[EXCERPT TO READ Boundary: Start]

Monday, September 28, 2015

Notice the moon.

What might happen?
If the shelving for the new bathrooms isn't built on time?
If the art isn't all hung?
If there is not enough cheese at the party?
If I don't have time to make the brownies?
If the ballet bar doesn't get rehung?
If I don't have time to set up the desk?
If my cold gets worse and worse and worse and I lose my voice and I can't teach on our first day open?

These are all thoughts that interrupted me as I mediated this morning at 5:00am. I can't sleep. I can't fall asleep and I can't stay asleep. At times like this I remind myself to be grateful for those nights where I can go into that deep warm tunnel of slumber. I'll get back there soon I hope, but right now that place is very, very elusive.

My thoughts, the plague of perfection, are the reason Yoga is so important to me. For me, Yoga is like a squeegee that wipes away all of the writing on a wipe board at the end (or the beginning) of the day. Mental floss, many people call it.

What I miss when my brain, my life, become so encumbered with these thoughts, is the wholeness of life. Like yesterday morning when I was hanging the mirrors at the studio and my friend Kate called to ask if I thought a Halloween game of Capture the Flag in a cemetery was weird. I was too crazed to answer the call, but when I listened to her message later, I thought how fun it would have been to talk about that idea with her.

Or last night at 7:00pm when I was scrubbing the men's dressing room floors and Nancy called to remind me to look at the blood moon. I raced through my cleaning to go outside. I drove like a maniac home to get to a place where I could see it. By the time I finally got to enjoy the majesty of the moon we only see once every 18 years, I was agitated and exhausted. Seeing the moon was like one more thing to check off my list.

[EXCERPT TO READ Boundary: End]
[ENTRIES PROVIDED Boundary: Start]

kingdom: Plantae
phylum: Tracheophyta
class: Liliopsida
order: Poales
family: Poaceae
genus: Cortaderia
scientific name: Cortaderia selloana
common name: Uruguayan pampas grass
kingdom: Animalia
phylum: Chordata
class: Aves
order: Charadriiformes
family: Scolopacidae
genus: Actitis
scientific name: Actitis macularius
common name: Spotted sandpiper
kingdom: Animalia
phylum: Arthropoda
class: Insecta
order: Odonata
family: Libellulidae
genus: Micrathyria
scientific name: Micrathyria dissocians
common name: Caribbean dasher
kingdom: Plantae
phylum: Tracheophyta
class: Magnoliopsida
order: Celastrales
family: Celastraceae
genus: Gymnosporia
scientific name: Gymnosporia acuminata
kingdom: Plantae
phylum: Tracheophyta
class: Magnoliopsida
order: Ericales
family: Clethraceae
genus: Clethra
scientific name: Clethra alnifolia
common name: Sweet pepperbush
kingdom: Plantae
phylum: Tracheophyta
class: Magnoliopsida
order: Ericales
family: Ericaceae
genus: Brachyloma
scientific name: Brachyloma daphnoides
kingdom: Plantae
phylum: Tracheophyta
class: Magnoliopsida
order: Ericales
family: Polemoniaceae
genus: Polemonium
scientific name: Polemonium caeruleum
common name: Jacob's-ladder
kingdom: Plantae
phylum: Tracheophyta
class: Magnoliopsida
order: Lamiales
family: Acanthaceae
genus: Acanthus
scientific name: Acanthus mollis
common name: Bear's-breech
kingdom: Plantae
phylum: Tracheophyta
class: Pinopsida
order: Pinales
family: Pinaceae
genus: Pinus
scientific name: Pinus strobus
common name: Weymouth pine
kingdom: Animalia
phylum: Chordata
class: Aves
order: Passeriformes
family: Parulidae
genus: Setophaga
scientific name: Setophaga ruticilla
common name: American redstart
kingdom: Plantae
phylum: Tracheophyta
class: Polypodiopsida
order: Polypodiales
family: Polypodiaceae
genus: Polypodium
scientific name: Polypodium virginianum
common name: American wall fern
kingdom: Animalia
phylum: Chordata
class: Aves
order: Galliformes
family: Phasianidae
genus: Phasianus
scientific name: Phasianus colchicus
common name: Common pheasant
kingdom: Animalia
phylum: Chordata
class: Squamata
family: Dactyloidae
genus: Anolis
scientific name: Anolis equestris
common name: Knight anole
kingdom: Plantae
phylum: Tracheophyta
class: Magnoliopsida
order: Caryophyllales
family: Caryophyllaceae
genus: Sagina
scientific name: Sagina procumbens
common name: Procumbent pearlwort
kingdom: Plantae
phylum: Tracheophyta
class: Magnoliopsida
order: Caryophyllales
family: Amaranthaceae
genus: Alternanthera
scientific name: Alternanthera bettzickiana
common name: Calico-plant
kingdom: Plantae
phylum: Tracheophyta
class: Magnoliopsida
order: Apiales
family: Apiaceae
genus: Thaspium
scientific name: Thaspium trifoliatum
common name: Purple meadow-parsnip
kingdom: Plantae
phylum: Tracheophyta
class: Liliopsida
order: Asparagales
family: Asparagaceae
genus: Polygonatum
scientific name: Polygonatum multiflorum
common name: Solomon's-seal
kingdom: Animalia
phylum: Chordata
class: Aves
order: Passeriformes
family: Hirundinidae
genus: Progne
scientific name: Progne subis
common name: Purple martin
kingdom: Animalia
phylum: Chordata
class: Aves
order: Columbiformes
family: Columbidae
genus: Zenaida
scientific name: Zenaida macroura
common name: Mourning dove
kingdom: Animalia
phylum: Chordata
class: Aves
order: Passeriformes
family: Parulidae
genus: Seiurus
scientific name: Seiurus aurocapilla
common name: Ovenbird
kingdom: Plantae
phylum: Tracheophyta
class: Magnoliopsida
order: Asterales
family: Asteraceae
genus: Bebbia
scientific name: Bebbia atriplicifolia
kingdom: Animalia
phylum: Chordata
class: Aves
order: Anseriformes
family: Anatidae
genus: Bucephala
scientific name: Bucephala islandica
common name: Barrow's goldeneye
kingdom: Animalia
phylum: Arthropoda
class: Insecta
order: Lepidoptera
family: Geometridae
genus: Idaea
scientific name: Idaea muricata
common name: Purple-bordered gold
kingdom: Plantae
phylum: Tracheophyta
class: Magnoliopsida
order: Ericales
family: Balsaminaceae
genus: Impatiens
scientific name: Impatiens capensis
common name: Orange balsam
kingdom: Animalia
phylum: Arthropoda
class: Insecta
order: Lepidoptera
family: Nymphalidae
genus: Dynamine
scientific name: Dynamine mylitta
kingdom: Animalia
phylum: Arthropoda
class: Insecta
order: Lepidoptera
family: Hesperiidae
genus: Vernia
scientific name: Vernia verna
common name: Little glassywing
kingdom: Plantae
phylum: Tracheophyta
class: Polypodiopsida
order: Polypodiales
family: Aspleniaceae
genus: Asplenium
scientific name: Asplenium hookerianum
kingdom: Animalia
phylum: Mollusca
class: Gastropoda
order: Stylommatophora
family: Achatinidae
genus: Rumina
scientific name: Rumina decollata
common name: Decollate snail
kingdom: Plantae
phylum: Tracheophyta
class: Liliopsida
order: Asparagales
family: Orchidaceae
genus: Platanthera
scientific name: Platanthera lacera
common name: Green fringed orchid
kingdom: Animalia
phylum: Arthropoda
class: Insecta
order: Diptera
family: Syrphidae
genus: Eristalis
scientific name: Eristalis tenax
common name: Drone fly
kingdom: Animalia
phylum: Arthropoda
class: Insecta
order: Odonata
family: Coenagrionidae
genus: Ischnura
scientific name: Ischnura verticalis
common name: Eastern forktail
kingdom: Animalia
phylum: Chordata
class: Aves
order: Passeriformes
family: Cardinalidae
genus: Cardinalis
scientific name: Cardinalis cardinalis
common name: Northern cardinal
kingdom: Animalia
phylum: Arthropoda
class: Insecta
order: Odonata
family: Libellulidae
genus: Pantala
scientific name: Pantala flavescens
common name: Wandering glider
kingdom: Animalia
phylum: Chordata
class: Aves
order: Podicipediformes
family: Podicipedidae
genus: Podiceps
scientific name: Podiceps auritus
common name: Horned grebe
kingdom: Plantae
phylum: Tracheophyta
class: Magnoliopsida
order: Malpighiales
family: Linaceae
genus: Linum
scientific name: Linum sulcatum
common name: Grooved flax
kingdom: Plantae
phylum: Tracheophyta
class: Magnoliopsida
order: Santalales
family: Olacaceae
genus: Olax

[ENTRIES PROVIDED Boundary: End]

# REQUIREMENT 1
Can you return, word for word, the part of the post about the sleepless morning that opens with the words containing "If I don't have time to make" and closes with "very, very elusive."?
# REQUIREMENT 2
Could you resume the post about the sleepless morning, starting right after its final sentence?

# WRITTEN REPLY 1
If I don't have time to make the brownies?
If the ballet bar doesn't get rehung?
If I don't have time to set up the desk?
If my cold gets worse and worse and worse and I lose my voice and I can't teach on our first day open?

These are all thoughts that interrupted me as I mediated this morning at 5:00am. I can't sleep. I can't fall asleep and I can't stay asleep. At times like this I remind myself to be grateful for those nights where I can go into that deep warm tunnel of slumber. I'll get back there soon I hope, but right now that place is very, very elusive.

# WRITTEN REPLY 2
So what would happen if I didn't get any of that stuff done? I would disappoint people. I would disappoint myself. I would feel angry at the contractor who I adore for failing me. I would fear the anger from my students for not having my shit together. But the world would go on. No one would miss the brownies or the cheese.

It goes back to the lesson I try to teach daily in Yoga. "Do your best." If I shake things up and talk to myself like I would talk to my 10-year old daughter, I would be so much more compassionate, loving, forgiving.  "Lucia," I would say, "did you try your best?" I would reach out my arms and pull her towards me and sit her long legs sideways across mine and let her put her head on my shoulder. "Yes," she'd say. And we'd sit like that for a while, letting that idea sink in.

Wednesday, September 23, 2015

Yom Kippur

Today is Yom Kippur, the Jewish Day of Atonement. I am what you might call Jewish-ish. My mother is not Jewish so that makes me unofficial to lots of folks. But my dad was Jewish and my stepmother and stepfather are both Jewish. I've related culturally to Judaism for the bulk of my life. I celebrate sporadically most holidays, except for Yom Kippur.

I always fast on this day, no matter what else going on. My partner Nancy jokingly says I fast because I have remnants of an adolescent eating disorder. But it's not that. It's so much more. In my life challenge to get conscious, to be present, to live in the moment, there is a great tangibility to those struggles when I fast.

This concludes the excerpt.